Definitions

Stalking

Definitions

You are being stalked when a person repeatedly watches, follows or harasses you, making you feel afraid or unsafe. A stalker can be someone you know, a past boyfriend or girlfriend or a stranger. While the actual legal definition varies from one state to another, here is how it is defined by Colorado statutes:

Misdemeanor & Felony Stalking

Even though stalking is part of the harassment statute, it is a separate and distinct crime and is more serious. While all forms of harassment are misdemeanors, a first conviction for stalking is a Class 5 felony, and a subsequent conviction is a Class 4 felony.

Most people have a general sense of what it means to stalk another person, but the Colorado prohibition against stalking is a more specifically defined and technically descriptive of the acts that are specifically prohibited.

Per the statute, there are three forms of stalking. The first involves the combination of credible threat and acts such as following:

 

  • Show up at your home or place of work unannounced or uninvited.
  • Send you unwanted text messages, letters, emails and voicemails.
  • Leave unwanted items, gifts or flowers.

WHAT IS REQUIRED> Reproduce the stalking definitions from "Even though stalking" to "emails and voicemails.", swapping out "unwanted" for "unsolicited". The material after this point comes from a different source.

SUPPLIED MATERIAL>
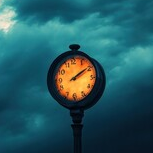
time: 2:09
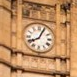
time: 8:04
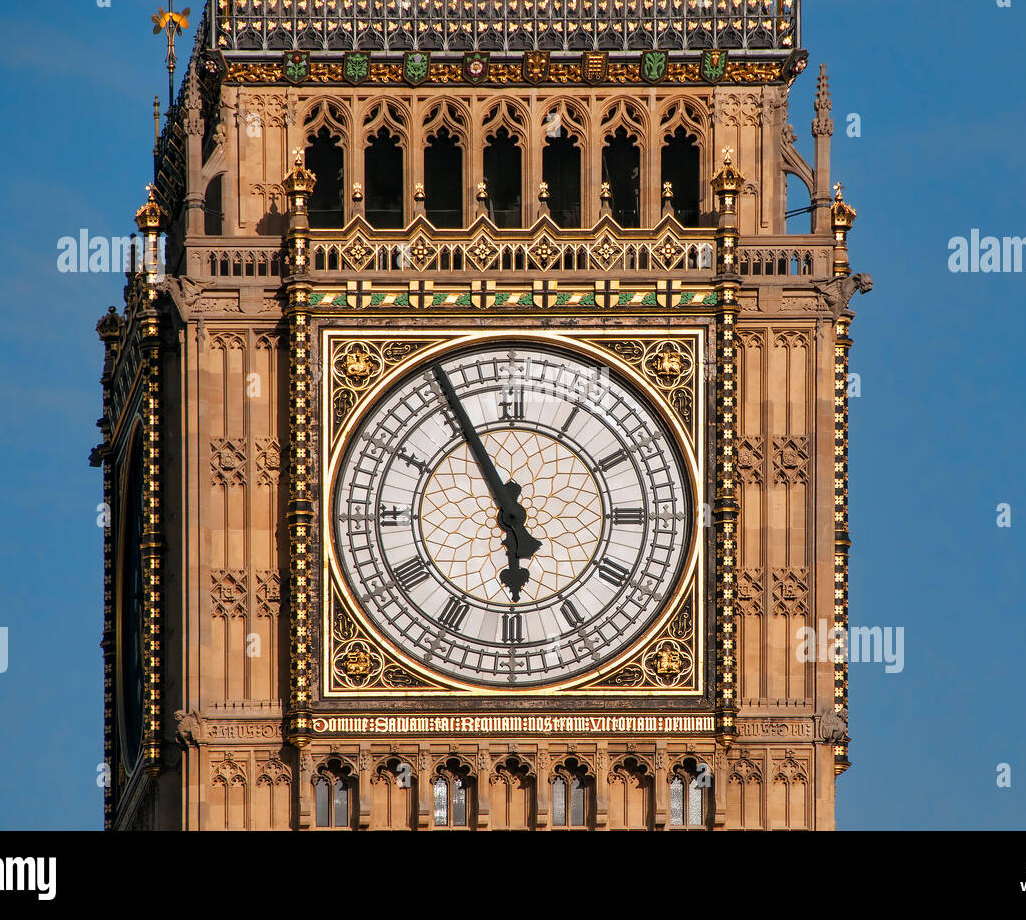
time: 5:55
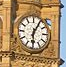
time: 6:05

THE ANSWER>
Even though stalking is part of the harassment statute, it is a separate and distinct crime and is more serious. While all forms of harassment are misdemeanors, a first conviction for stalking is a Class 5 felony, and a subsequent conviction is a Class 4 felony.

Most people have a general sense of what it means to stalk another person, but the Colorado prohibition against stalking is a more specifically defined and technically descriptive of the acts that are specifically prohibited.

Per the statute, there are three forms of stalking. The first involves the combination of credible threat and acts such as following:

 

  • Show up at your home or place of work unannounced or uninvited.
  • Send you unsolicited text messages, letters, emails and voicemails.